» **Work instruction**
For the records that follow, please set down exactly the lines between the one holding "was zero-phase band-pass" and the one holding "beginning and end", inclusive, and only those.

[[ Information, beginning ]]

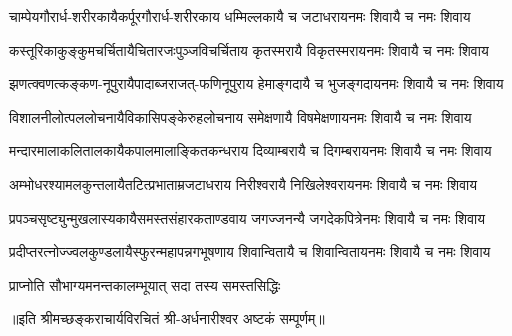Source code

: 

\fourlineindentedshloka
{चाम्पेयगौरार्ध-शरीरकायै}{कर्पूरगौरार्ध-शरीरकाय}
{धम्मिल्लकायै च जटाधराय}{नमः शिवायै च नमः शिवाय}

\fourlineindentedshloka
{कस्तूरिकाकुङ्कुमचर्चितायै}{चितारजःपुञ्जविचर्चिताय}
{कृतस्मरायै विकृतस्मराय}{नमः शिवायै च नमः शिवाय}

\fourlineindentedshloka
{झणत्क्वणत्कङ्कण-नूपुरायै}{पादाब्जराजत्-फणिनूपुराय}
{हेमाङ्गदायै च भुजङ्गदाय}{नमः शिवायै च नमः शिवाय}

\fourlineindentedshloka
{विशालनीलोत्पललोचनायै}{विकासिपङ्केरुहलोचनाय}
{समेक्षणायै विषमेक्षणाय}{नमः शिवायै च नमः शिवाय}

\fourlineindentedshloka
{मन्दारमालाकलितालकायै}{कपालमालाङ्कितकन्धराय}
{दिव्याम्बरायै च दिगम्बराय}{नमः शिवायै च नमः शिवाय}

\fourlineindentedshloka
{अम्भोधरश्यामलकुन्तलायै}{तटित्प्रभाताम्रजटाधराय}
{निरीश्वरायै निखिलेश्वराय}{नमः शिवायै च नमः शिवाय}

\fourlineindentedshloka
{प्रपञ्चसृष्ट्युन्मुखलास्यकायै}{समस्तसंहारकताण्डवाय}
{जगज्जनन्यै जगदेकपित्रे}{नमः शिवायै च नमः शिवाय}

\fourlineindentedshloka
{प्रदीप्तरत्नोज्ज्वलकुण्डलायै}{स्फुरन्महापन्नगभूषणाय}
{शिवान्वितायै च शिवान्विताय}{नमः शिवायै च नमः शिवाय}

{प्राप्नोति सौभाग्यमनन्तकालम्}{भूयात् सदा तस्य समस्तसिद्धिः}

{॥इति श्रीमच्छङ्कराचार्यविरचितं श्री-अर्धनारीश्वर अष्टकं सम्पूर्णम्॥}
%
%
%
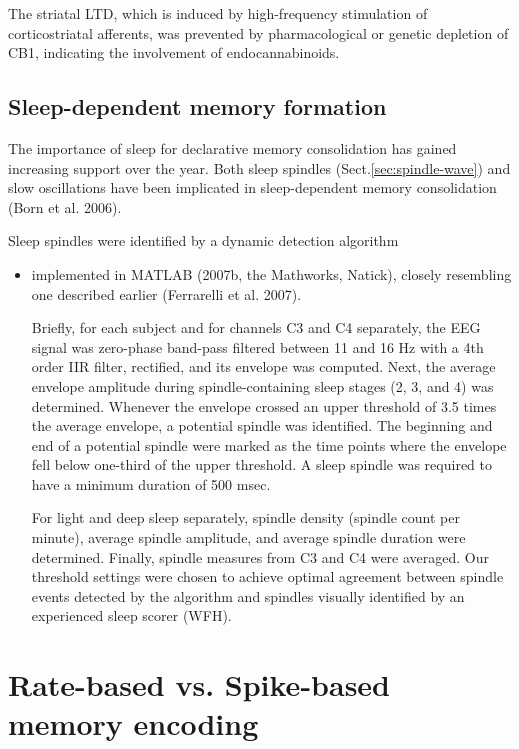 The striatal LTD, which is induced by high-frequency stimulation of
corticostriatal afferents, was prevented by pharmacological or genetic depletion
of CB1, indicating the involvement of endocannabinoids.




\section{Sleep-dependent memory formation}
\label{sec:sleep-dependent-memory-formation}

The importance of sleep for declarative memory consolidation has gained
increasing support over the year.
Both sleep spindles (Sect.\ref{sec:spindle-wave}) and slow oscillations have
been implicated in sleep-dependent memory consolidation (Born et al. 2006).


Sleep spindles were identified by a dynamic detection algorithm
\begin{itemize}
  \item  implemented in MATLAB (2007b, the Mathworks, Natick), closely resembling one described earlier
(Ferrarelli et al. 2007).

Briefly, for each subject and for channels C3 and C4 separately, the EEG signal
was zero-phase band-pass filtered between 11 and 16 Hz with a 4th order IIR
filter, rectified, and its envelope was computed.
Next, the average envelope amplitude during spindle-containing sleep stages (2,
3, and 4) was determined. Whenever the envelope crossed an upper threshold of
3.5 times the average envelope, a potential spindle was identified. The
beginning and end of a potential spindle were marked as the time points where
the envelope fell below one-third of the upper threshold. A sleep spindle was
required to have a minimum duration of 500 msec.

For light and deep sleep separately, spindle density (spindle count per minute),
average spindle amplitude, and average spindle duration were determined.
Finally, spindle measures from C3 and C4 were averaged. Our threshold settings
were chosen to achieve optimal agreement between spindle events detected by the
algorithm and spindles visually identified by an experienced sleep scorer (WFH).


\end{itemize}

\chapter{Rate-based vs. Spike-based memory encoding}

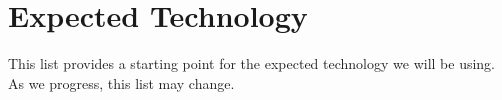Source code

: \documentclass{article}
\begin{document}
\section{Expected Technology}





This list provides a starting point for the expected technology we will be using. As we progress, this list may change.
\end{document}
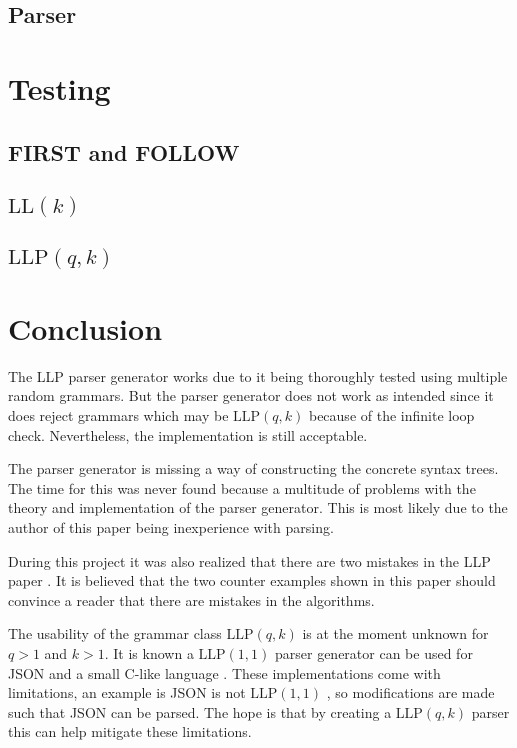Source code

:\documentclass[a4paper,12pt]{article}
\newcommand\LL{\text{LL}}
\newcommand\LLP{\text{LLP}}
\theoremstyle{definition}
\begin{document}
\subsection{Parser}


\section{Testing}
\subsection{FIRST and FOLLOW}


\subsection{\texorpdfstring{$\LL(k)$}{TEXT}}


\subsection{\texorpdfstring{$\LLP(q,k)$}{TEXT}}


\newpage
\section{Conclusion}
The LLP parser generator works due to it being thoroughly tested using multiple random grammars. But the parser generator does not work as intended since it does reject grammars which may be $\LLP(q,k)$ because of the infinite loop check. Nevertheless, the implementation is still acceptable.

The parser generator is missing a way of constructing the concrete syntax trees. The time for this was never found because a multitude of problems with the theory and implementation of the parser generator. This is most likely due to the author of this paper being inexperience with parsing.

During this project it was also realized that there are two mistakes in the LLP paper \cite{Vagner2007}. It is believed that the two counter examples shown in this paper should convince a reader that there are mistakes in the algorithms.

The usability of the grammar class $\LLP(q, k)$ is at the moment unknown for $q > 1$ and $k > 1$. It is known a $\LLP(1, 1)$ parser generator can be used for JSON and a small C-like language \cite{voetter2021}. These implementations come with limitations, an example is JSON is not $\LLP(1, 1)$ \cite[60]{voetter2021}, so modifications are made such that JSON can be parsed. The hope is that by creating a $\LLP(q, k)$ parser this can help mitigate these limitations.

\printbibliography
% 
\end{document}
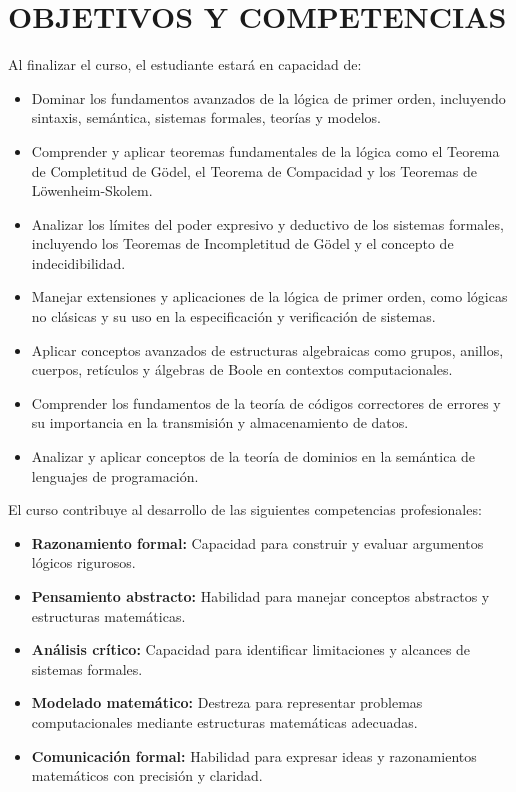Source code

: \documentclass[12pt,a4paper]{article}
\begin{document}
\section{OBJETIVOS Y COMPETENCIAS}

\begin{objetivos}
Al finalizar el curso, el estudiante estará en capacidad de:
\begin{itemize}[leftmargin=*]
    \item Dominar los fundamentos avanzados de la lógica de primer orden, incluyendo sintaxis, semántica, sistemas formales, teorías y modelos.
    \item Comprender y aplicar teoremas fundamentales de la lógica como el Teorema de Completitud de Gödel, el Teorema de Compacidad y los Teoremas de Löwenheim-Skolem.
    \item Analizar los límites del poder expresivo y deductivo de los sistemas formales, incluyendo los Teoremas de Incompletitud de Gödel y el concepto de indecidibilidad.
    \item Manejar extensiones y aplicaciones de la lógica de primer orden, como lógicas no clásicas y su uso en la especificación y verificación de sistemas.
    \item Aplicar conceptos avanzados de estructuras algebraicas como grupos, anillos, cuerpos, retículos y álgebras de Boole en contextos computacionales.
    \item Comprender los fundamentos de la teoría de códigos correctores de errores y su importancia en la transmisión y almacenamiento de datos.
    \item Analizar y aplicar conceptos de la teoría de dominios en la semántica de lenguajes de programación.
\end{itemize}
\end{objetivos}

\begin{competencias}
El curso contribuye al desarrollo de las siguientes competencias profesionales:
\begin{itemize}[leftmargin=*]
    \item \textbf{Razonamiento formal:} Capacidad para construir y evaluar argumentos lógicos rigurosos.
    \item \textbf{Pensamiento abstracto:} Habilidad para manejar conceptos abstractos y estructuras matemáticas.
    \item \textbf{Análisis crítico:} Capacidad para identificar limitaciones y alcances de sistemas formales.
    \item \textbf{Modelado matemático:} Destreza para representar problemas computacionales mediante estructuras matemáticas adecuadas.
    \item \textbf{Comunicación formal:} Habilidad para expresar ideas y razonamientos matemáticos con precisión y claridad.
\end{itemize}
\end{competencias}
\vspace{0.5cm}
\end{document}
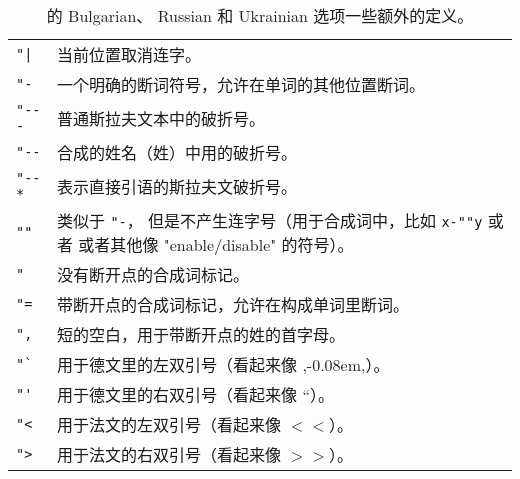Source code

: \begin{table}[htb]
  \begin{center}
  \caption[保加利亚文、俄文和乌克兰文。]{ 的 Bulgarian、 Russian 和 Ukrainian 选项一些额外的定义。}\label{Cyrillic}
  \begin{tabular}{@{}p{.1\hsize}@{}p{.9\hsize}@{}}
   \hline
   \verb="|= & 当前位置取消连字。               \\
   \verb|"-| & 一个明确的断词符号，允许在单词的其他位置断词。        \\
   \verb|"---| & 普通斯拉夫文本中的破折号。                     \\
   \verb|"-- | & 合成的姓名（姓）中用的破折号。    \\
   \verb|"--*| & 表示直接引语的斯拉夫文破折号。        \\
   \verb|""| & 类似于 \verb|"-|， 但是不产生连字号（用于合成词中，比如 \verb|x-""y| 或者
                或者其他像 "enable/disable" 的符号）。 \\
   \verb|" | & 没有断开点的合成词标记。       \\
   \verb|"=| & 带断开点的合成词标记，允许在构成单词里断词。     \\
   \verb|",| & 短的空白，用于带断开点的姓的首字母。             \\
   \verb|"`| & 用于德文里的左双引号（看起来像 ,\kern-0.08em,）。 \\
   \verb|"'| & 用于德文里的右双引号（看起来像 ``）。       \\%
   \verb|"<| & 用于法文的左双引号（看起来像 $<\!\!<$）。 \\
   \verb|">| & 用于法文的右双引号（看起来像 $>\!\!>$）。 \\
   \hline
  \end{tabular}
  \end{center}
\end{table}


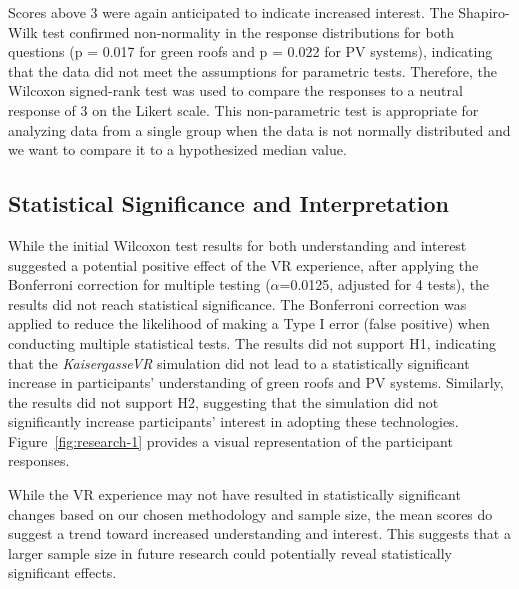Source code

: \documentclass[draft, final]{vutinfth} %
\begin{document}
Scores above 3 were again anticipated to indicate increased interest. The Shapiro-Wilk test confirmed non-normality in the response distributions for both questions (p = 0.017 for green roofs and p = 0.022 for PV systems), indicating that the data did not meet the assumptions for parametric tests. Therefore, the Wilcoxon signed-rank test was used to compare the responses to a neutral response of 3 on the Likert scale. This non-parametric test is appropriate for analyzing data from a single group when the data is not normally distributed and we want to compare it to a hypothesized median value.

\subsection{Statistical Significance and Interpretation}

While the initial Wilcoxon test results for both understanding and interest suggested a potential positive effect of the VR experience, after applying the Bonferroni correction for multiple testing ($\alpha$=0.0125, adjusted for 4 tests), the results did not reach statistical significance. The Bonferroni correction was applied to reduce the likelihood of making a Type I error (false positive) when conducting multiple statistical tests. The results did not support H1, indicating that the \textit{KaisergasseVR} simulation did not lead to a statistically significant increase in participants' understanding of green roofs and PV systems. Similarly, the results did not support H2, suggesting that the simulation did not significantly increase participants' interest in adopting these technologies. Figure~\ref{fig:research-1} provides a visual representation of the participant responses.

While the VR experience may not have resulted in statistically significant changes based on our chosen methodology and sample size, the mean scores do suggest a trend toward increased understanding and interest. This suggests that a larger sample size in future research could potentially reveal statistically significant effects.
\end{document}
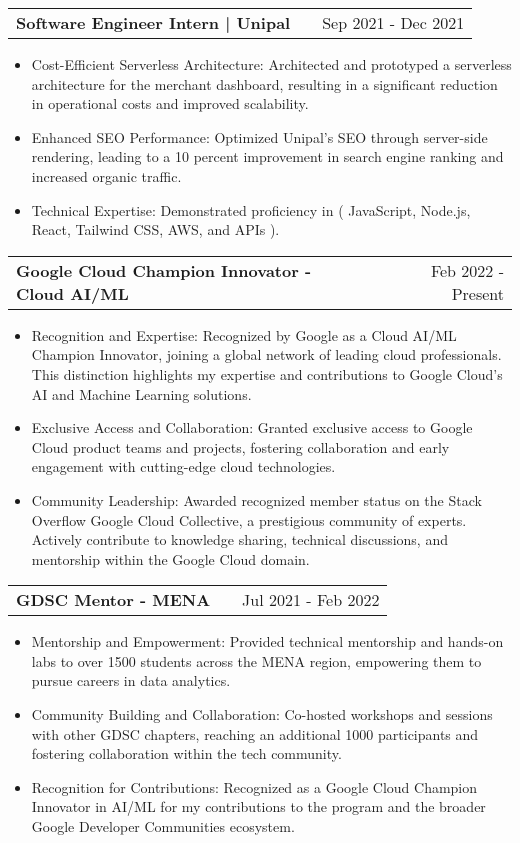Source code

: \documentclass[a4paper,11pt]{article}
\makeatletter
\newenvironment{joblong}[2]
    {
    \begin{tabularx}{\linewidth}{@{}l X r@{}}
    \textbf{#1} & \hfill &  #2 \\[3.75pt]
    \end{tabularx}
    \begin{minipage}[t]{\linewidth}
    \begin{itemize}[nosep,after=\strut, leftmargin=1em, itemsep=3pt,label=--]
    }
    {
    \end{itemize}
    \end{minipage}    
    }
\makeatother
\begin{document}
\begin{joblong}{Software Engineer Intern | Unipal}{Sep 2021 - Dec 2021}
    \item Cost-Efficient Serverless Architecture: Architected and prototyped a serverless architecture for the merchant dashboard, resulting in a significant reduction in operational costs and improved scalability.
    \item Enhanced SEO Performance: Optimized Unipal's SEO through server-side rendering, leading to a 10 percent improvement in search engine ranking and increased organic traffic.
    \item Technical Expertise: Demonstrated proficiency in ( JavaScript, Node.js, React, Tailwind CSS, AWS, and APIs ).

\end{joblong}

\begin{joblong}{Google Cloud Champion Innovator - Cloud AI/ML}{Feb 2022 - Present}
\item Recognition and Expertise: Recognized by Google as a Cloud AI/ML Champion Innovator, joining a global network of leading cloud professionals. This distinction highlights my expertise and contributions to Google Cloud's AI and Machine Learning solutions.
\item Exclusive Access and Collaboration: Granted exclusive access to Google Cloud product teams and projects, fostering collaboration and early engagement with cutting-edge cloud technologies.
\item Community Leadership: Awarded recognized member status on the Stack Overflow Google Cloud Collective, a prestigious community of experts. Actively contribute to knowledge sharing, technical discussions, and mentorship within the Google Cloud domain.

\end{joblong}

\begin{joblong}{GDSC Mentor - MENA}{Jul 2021 - Feb 2022}
\item Mentorship and Empowerment: Provided technical mentorship and hands-on labs to over 1500 students across the MENA region, empowering them to pursue careers in data analytics.
\item Community Building and Collaboration: Co-hosted workshops and sessions with other GDSC chapters, reaching an additional 1000 participants and fostering collaboration within the tech community.
\item Recognition for Contributions: Recognized as a Google Cloud Champion Innovator in AI/ML for my contributions to the program and the broader Google Developer Communities ecosystem.

\end{joblong}
\end{document}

[[ Information, end ]]

» **Finished task**
was zero-phase band-pass filtered between 11 and 16 Hz with a 4th order IIR
filter, rectified, and its envelope was computed.
Next, the average envelope amplitude during spindle-containing sleep stages (2,
3, and 4) was determined. Whenever the envelope crossed an upper threshold of
3.5 times the average envelope, a potential spindle was identified. The
beginning and end of a potential spindle were marked as the time points where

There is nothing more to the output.